Soldier’s letter shows regret

FORT HOOD, Texas (AP) — A letter from Spc. Sabrina Harman to her roommate in Virginia suggested that the Army reservist took pictures of detainee abuse at Abu Ghraib prison because she was opposed to the treatment and wanted to document the wrongdoing.

“At first I thought it was funny, but these people are going too far,” Spc. Harman wrote to Kelly Bryant in the Oct. 20, 2003, letter, which was introduced in court yesterday during defense arguments at her trial.

“Kelly, it’s awful,” it continued. “I thought I could handle anything, but I was wrong.”

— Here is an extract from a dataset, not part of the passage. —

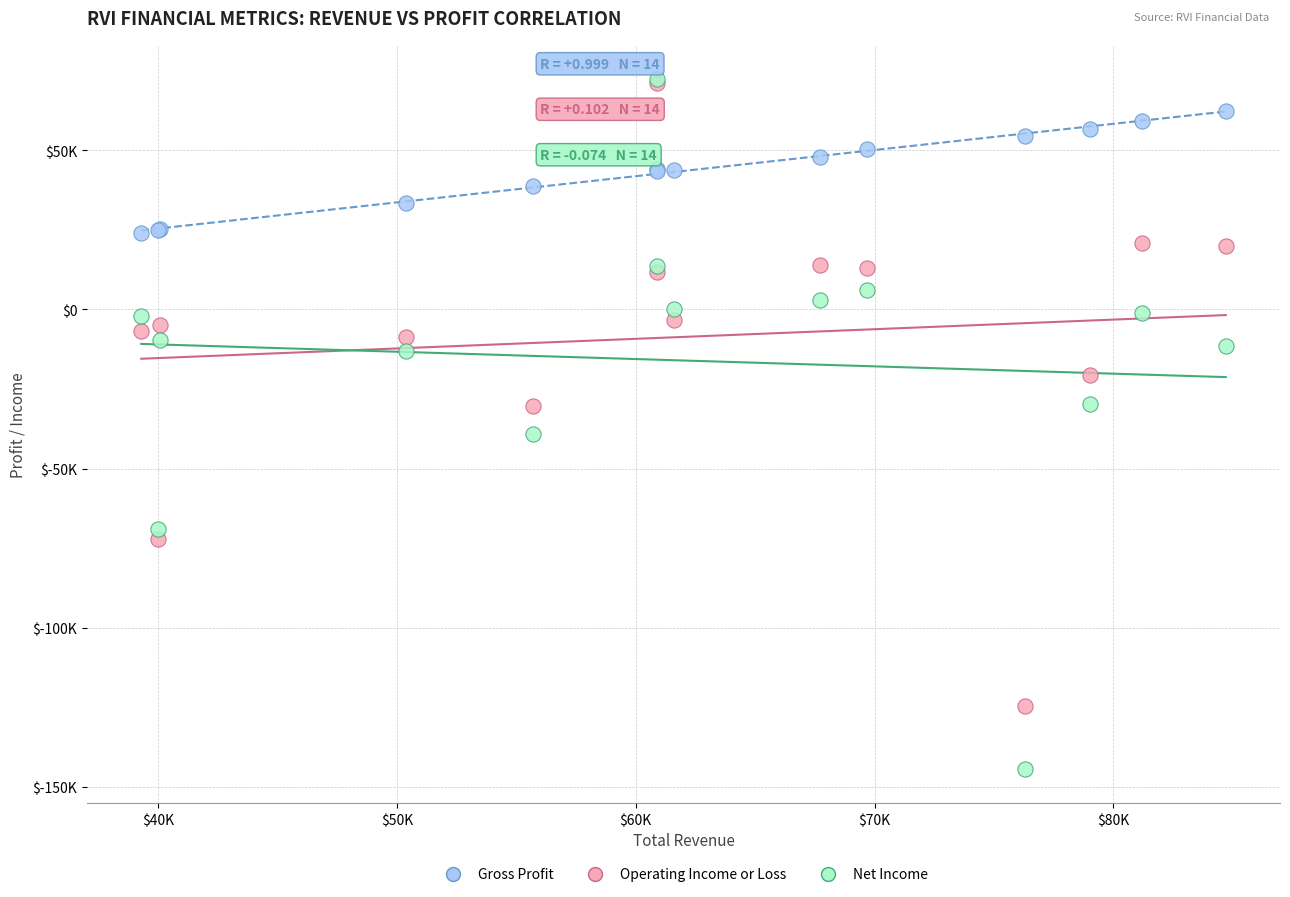

What are all the series names shown in the legend?

Gross Profit, Operating Income or Loss, Net Income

Spc. Harman, a former pizza-shop manager from Lorton, is the second soldier to be tried for purportedly mistreating detainees in the Iraqi prison. The defense began presenting its case yesterday morning and wrapped up later in the day without calling Spc. Harman to the stand.

Spc. Harman is depicted in several of the most notorious photos taken at Abu Ghraib in late October and early November 2003, and she is accused of taking other pictures.

Spc. Harman posed for a photo with Pvt. Charles Graner Jr. behind a group of naked detainees stacked in a pyramid. In another photo, the 27-year-old reservist is shown with a prisoner on whose leg she is accused of writing “rapeist.”

She faces up to 6 years if convicted of conspiracy to maltreat detainees, five counts of maltreating detainees and dereliction of duty.

Spc. Harman said in the letter that her initial amusement at how the detainees were mistreated gave way to the realization that her co-defendants were engaged in illegal actions.

?It hit me it was a form of molestation — you can’t do that,” she wrote.

The letter to Miss Bryant, described on ABC’s “20/20” as Spc. Harman’s lover, was written a few days before the first instance of abuse that Spc. Harman is accused of committing. Miss Bryant read Spc. Harman’s words from the witness stand yesterday.

Defense attorney Frank Spinner doesn’t dispute that Spc. Harman took and appeared in several of the Abu Ghraib photos but contends the images don’t tell the whole story of what went on inside the Baghdad-area prison.

He said Spc. Harman was a novice soldier who had no prison-guard experience and who received virtually no training before going to work at the chaotic and overcrowded prison as part of the 372nd Military Police Company, based in Maryland.

Six co-defendants in the Abu Ghraib case have made plea bargains. Graner was convicted in January and is serving a 10-year sentence in an Army prison.

Pfc. Lynndie England also reached a plea deal, but the judge threw it out earlier this month after Graner’s testimony contradicted Pfc. England’s assertion that she knew her actions were wrong.